For the records below, print every one exactly, with nothing dropped.

+++

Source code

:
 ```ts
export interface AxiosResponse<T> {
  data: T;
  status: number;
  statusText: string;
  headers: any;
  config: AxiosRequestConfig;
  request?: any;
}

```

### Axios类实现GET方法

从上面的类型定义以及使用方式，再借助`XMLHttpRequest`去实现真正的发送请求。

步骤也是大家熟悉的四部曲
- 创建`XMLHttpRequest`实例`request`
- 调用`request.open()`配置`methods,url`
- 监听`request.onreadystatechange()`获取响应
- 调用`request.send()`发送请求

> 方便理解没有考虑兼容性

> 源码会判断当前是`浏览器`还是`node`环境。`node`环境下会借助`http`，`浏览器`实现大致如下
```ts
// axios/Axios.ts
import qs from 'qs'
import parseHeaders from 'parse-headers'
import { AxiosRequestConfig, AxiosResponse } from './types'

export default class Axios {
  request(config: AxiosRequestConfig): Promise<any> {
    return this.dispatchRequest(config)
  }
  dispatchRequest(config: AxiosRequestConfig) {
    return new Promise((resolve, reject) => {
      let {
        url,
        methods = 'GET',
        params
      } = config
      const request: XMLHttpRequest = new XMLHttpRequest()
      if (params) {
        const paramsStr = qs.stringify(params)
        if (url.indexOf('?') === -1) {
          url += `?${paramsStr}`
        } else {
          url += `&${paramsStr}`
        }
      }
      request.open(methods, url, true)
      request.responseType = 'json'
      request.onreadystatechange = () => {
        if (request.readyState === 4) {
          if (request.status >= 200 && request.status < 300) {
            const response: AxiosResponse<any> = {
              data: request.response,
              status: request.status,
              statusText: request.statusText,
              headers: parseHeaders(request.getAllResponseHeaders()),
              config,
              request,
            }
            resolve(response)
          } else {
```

+++

Completed task:
Source code

:
 ```ts
export interface AxiosResponse<T> {
  data: T;
  status: number;
  statusText: string;
  headers: any;
  config: AxiosRequestConfig;
  request?: any;
}

```

### Axios类实现GET方法

从上面的类型定义以及使用方式，再借助`XMLHttpRequest`去实现真正的发送请求。

步骤也是大家熟悉的四部曲
- 创建`XMLHttpRequest`实例`request`
- 调用`request.open()`配置`methods,url`
- 监听`request.onreadystatechange()`获取响应
- 调用`request.send()`发送请求

> 方便理解没有考虑兼容性

> 源码会判断当前是`浏览器`还是`node`环境。`node`环境下会借助`http`，`浏览器`实现大致如下
```ts
// axios/Axios.ts
import qs from 'qs'
import parseHeaders from 'parse-headers'
import { AxiosRequestConfig, AxiosResponse } from './types'

export default class Axios {
  request(config: AxiosRequestConfig): Promise<any> {
    return this.dispatchRequest(config)
  }
  dispatchRequest(config: AxiosRequestConfig) {
    return new Promise((resolve, reject) => {
      let {
        url,
        methods = 'GET',
        params
      } = config
      const request: XMLHttpRequest = new XMLHttpRequest()
      if (params) {
        const paramsStr = qs.stringify(params)
        if (url.indexOf('?') === -1) {
          url += `?${paramsStr}`
        } else {
          url += `&${paramsStr}`
        }
      }
      request.open(methods, url, true)
      request.responseType = 'json'
      request.onreadystatechange = () => {
        if (request.readyState === 4) {
          if (request.status >= 200 && request.status < 300) {
            const response: AxiosResponse<any> = {
              data: request.response,
              status: request.status,
              statusText: request.statusText,
              headers: parseHeaders(request.getAllResponseHeaders()),
              config,
              request,
            }
            resolve(response)
          } else {
```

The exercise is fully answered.